● Data for review:
○ ○ ○
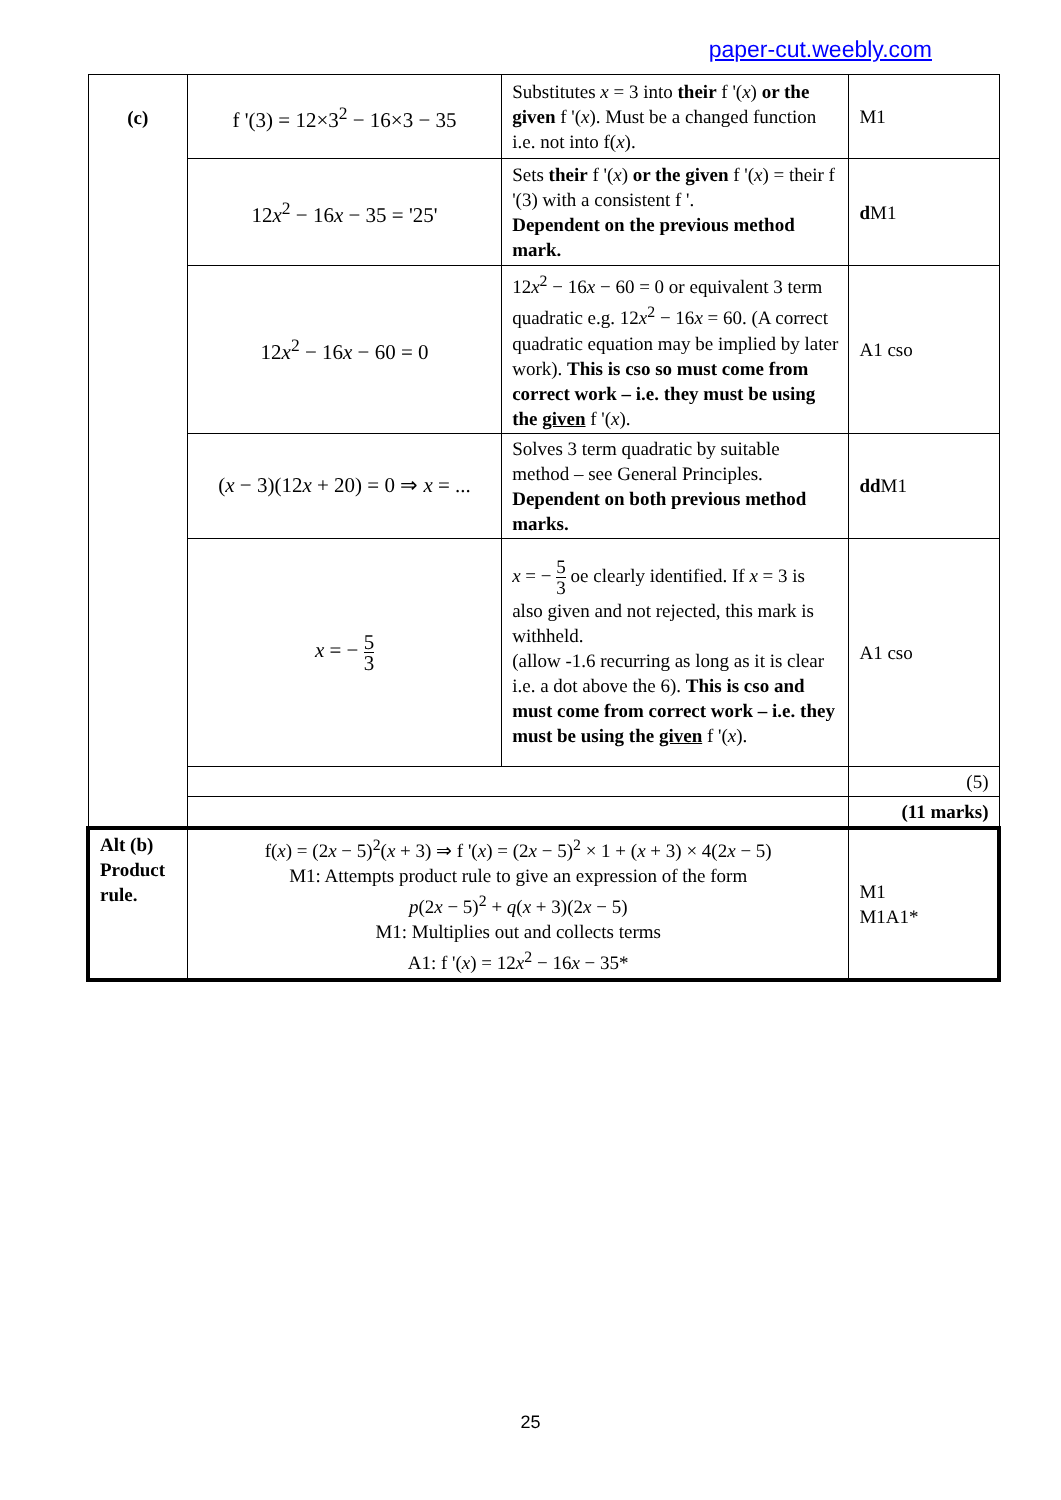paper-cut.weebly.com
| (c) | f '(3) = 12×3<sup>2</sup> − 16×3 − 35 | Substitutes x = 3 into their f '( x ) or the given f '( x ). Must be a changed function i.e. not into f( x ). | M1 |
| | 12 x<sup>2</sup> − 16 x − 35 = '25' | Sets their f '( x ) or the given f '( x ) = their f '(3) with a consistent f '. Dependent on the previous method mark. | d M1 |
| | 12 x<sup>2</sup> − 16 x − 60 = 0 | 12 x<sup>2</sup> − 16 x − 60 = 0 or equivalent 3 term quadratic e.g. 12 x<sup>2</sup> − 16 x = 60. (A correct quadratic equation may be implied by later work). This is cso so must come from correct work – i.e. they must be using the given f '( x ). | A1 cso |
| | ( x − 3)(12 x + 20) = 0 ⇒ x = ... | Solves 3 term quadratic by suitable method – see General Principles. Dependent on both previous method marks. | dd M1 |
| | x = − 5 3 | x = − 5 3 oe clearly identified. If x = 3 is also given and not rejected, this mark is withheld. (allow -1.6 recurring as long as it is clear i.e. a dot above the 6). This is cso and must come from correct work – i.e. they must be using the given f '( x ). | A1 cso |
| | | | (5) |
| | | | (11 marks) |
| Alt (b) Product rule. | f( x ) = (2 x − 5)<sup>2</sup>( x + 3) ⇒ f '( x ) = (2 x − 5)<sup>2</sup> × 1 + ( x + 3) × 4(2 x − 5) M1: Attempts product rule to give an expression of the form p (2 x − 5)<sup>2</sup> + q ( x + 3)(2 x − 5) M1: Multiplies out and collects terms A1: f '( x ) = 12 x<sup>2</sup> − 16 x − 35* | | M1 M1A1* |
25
○ ○ ○
● Description of the task:
Nothing but a number is expected here: the number of lines in the entries that include the word "work".

● Exercise output:
2